I'm doing a pilot analysis on some public RNA-seq datasets that include mRNA-seq, Ribo-seq, and RNC-seq for the same samples. The analysis is part of a larger project to look at ways to predict protein structure/function/class by examining translational dynamics and seeing what they have in common.
I've got my reads all mapped to the transcriptome, and was starting my usual normalization for differential expression analysis when I started wondering if that is really appropriate - would the FPKM output by STAR's genecounts mode be adequate since I am not going to be really doing DE analysis/comparing read counts between samples, but between different transcripts within samples?
Would the fact that eventually we will comparing the translational dynamics (TE, TI, EV, and more) between organisms but for homologous proteins influence this?
My intuition says that FPKM is sufficient, since I will be comparing ratios instead of raw counts between organisms/samples.
The reason for this is that transcripts of a gene share most of their sequence information so it is actually difficult to assign the reads uniquely to transcripts. This uncertainty has to be estimated for a proper downstream (differential) analysis. Salmon solves this by producing Gibbs or bootstrap replicates which some downstream differential analysis frameworks such as swish can make use of. Not sure what in your case your exact analysis is going to be with a single sample though. What is TE/TI/EV by the way?

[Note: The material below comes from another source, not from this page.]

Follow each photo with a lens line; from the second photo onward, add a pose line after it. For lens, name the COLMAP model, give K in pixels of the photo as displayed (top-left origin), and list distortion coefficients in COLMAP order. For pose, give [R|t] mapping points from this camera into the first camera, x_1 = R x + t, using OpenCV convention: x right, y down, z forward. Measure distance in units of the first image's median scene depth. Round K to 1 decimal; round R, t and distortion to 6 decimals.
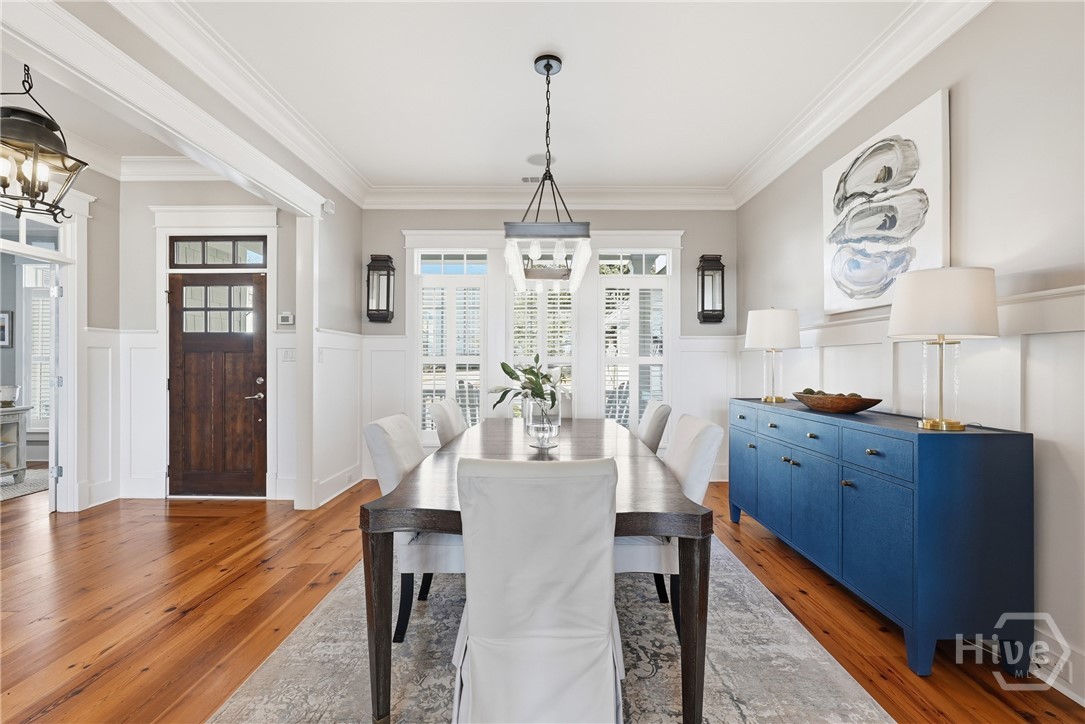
lens RADIAL K [[484.6, 0, 542.5], [0, 484.6, 362.0], [0, 0, 1]] dist [0.000849, -0.000047]
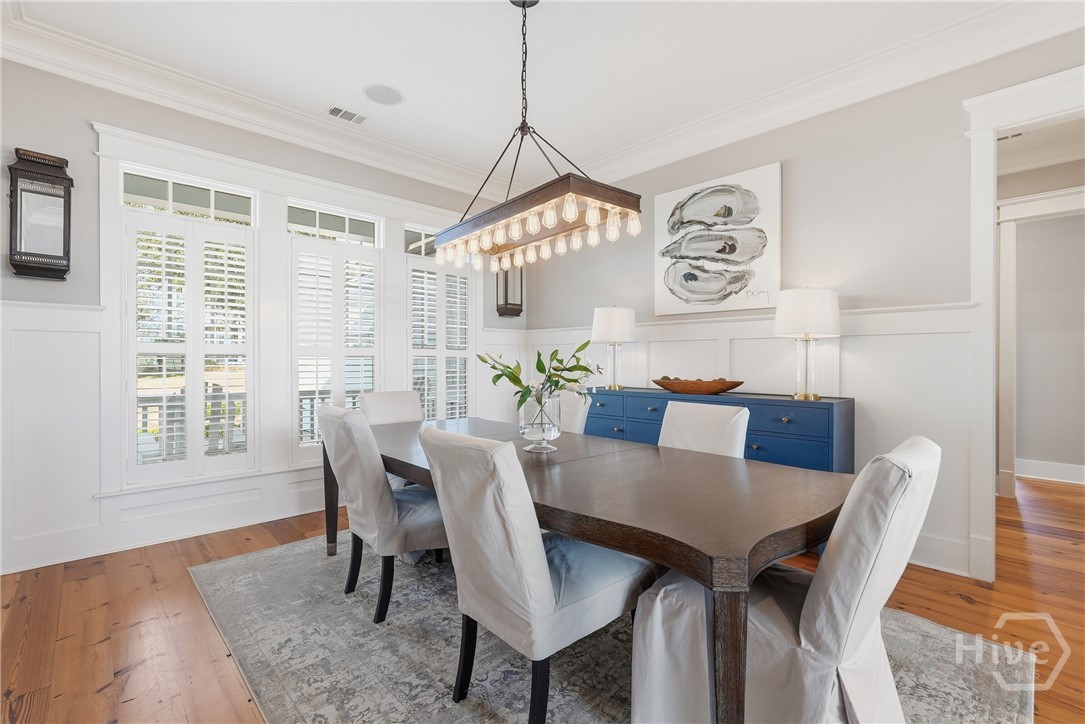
lens RADIAL K [[490.5, 0, 542.5], [0, 490.5, 362.0], [0, 0, 1]] dist [-0.000758, 0.000172]
pose [[0.719253, -0.000271, 0.694748, -0.543641], [-0.005261, 0.999969, 0.005837, 0.015875], [-0.694728, -0.007853, 0.719230, 0.360244]]
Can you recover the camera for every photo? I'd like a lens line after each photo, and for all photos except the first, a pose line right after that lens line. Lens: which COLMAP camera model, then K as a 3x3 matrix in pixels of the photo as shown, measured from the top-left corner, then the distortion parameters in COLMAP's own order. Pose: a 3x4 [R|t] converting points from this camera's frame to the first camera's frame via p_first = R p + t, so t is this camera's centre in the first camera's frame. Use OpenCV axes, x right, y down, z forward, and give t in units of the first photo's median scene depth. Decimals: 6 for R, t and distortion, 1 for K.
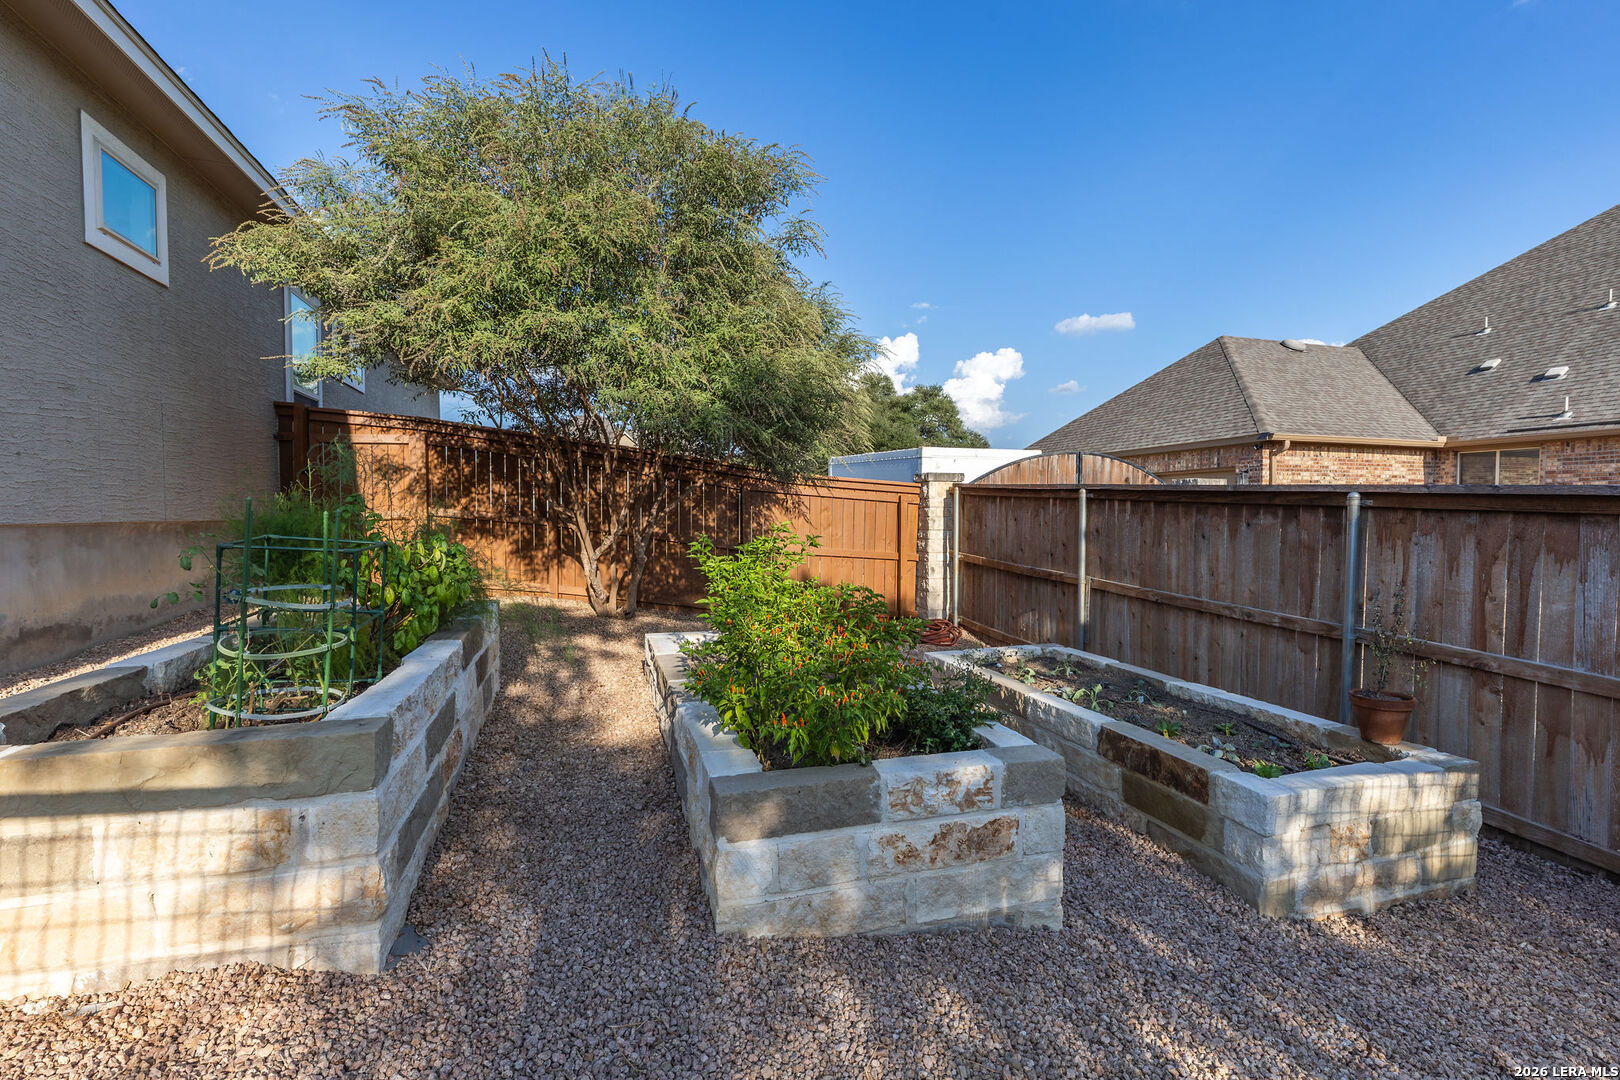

Apologies, "TI" should be "TR".
TE is translational efficiency, which I learned as rpkM (sub in the updated normalization scheme) from your Ribo-seq data / rpkM from your mRNA-seq data. It should show the ratio of how many ribosomes are actually bound to a transcript. So if you have a highly transcribed gene but it's got a terrible RBS or a leaky Kozak sequence, it should have a low TE.
TR or translation initiation efficiency is the same, but with rpkM from your RNC seq data in the numerator. This should show the ratio of transcripts where translation initiation actually occurred.
EVI is elongation velocity index and uses all three - (rpkM from RNC-seq)^2/(rpkM from Ribo-seq x rpkM from mRNA-seq). If you have a low EVI, you probably have a lot of ribosome pausing, and that opens the door for more co-co translational folding. (For example, if the interfaces of a homodimer are close to the N-terminus, two ribosomes travelling on the same mRNA will have the interfaces for the two peptide chains trailing along, and if one ribosome hits a hairpin or there's some other factor that causes it to pause, the second ribosome might bump into it, causing the interface region of the two peptide chains to come together. When translation starts again, the rest of the protein subunits will be produced, and the homodimer already has a head start on assembly.)
The downstream analysis is (probably) going to involve building a model of translation dynamics, including looking at RNA secondary structure, motifs in sequences flanking where ribosomes are bound, codon choice, which codons the A- and P- sites are bound to, how close to consensus the Kozak sequence is, etc. The impetus for this is that the bench folks I work with have noticed some interesting similarities in protein phase-transition behavior from seemingly unrelated proteins in widely different classes and so we also want to see if there's a common thread between the proteins that exhibit this behavior to guide further investigation.
Reading through the Salmon documentation, it seems like I can run my already transcriptome-mapped reads through it - since I am going to be using the actual sequences of the ribosome footprints from the Ribo-seq analysis for some molecular-level dynamics analysis, will that avoid potential problems with the reads possibly being mapped differently by Salmon in mapping mode vs STAR? If it makes a difference, after filtering out contamination and ncRNA, I ran STAR to only output uniquely mapped reads.
It's fine to run Salmon in alignment mode if you need them aligned as well. The counts will be more accurate in mapping based mode, but will still be an upgrade over exon counting.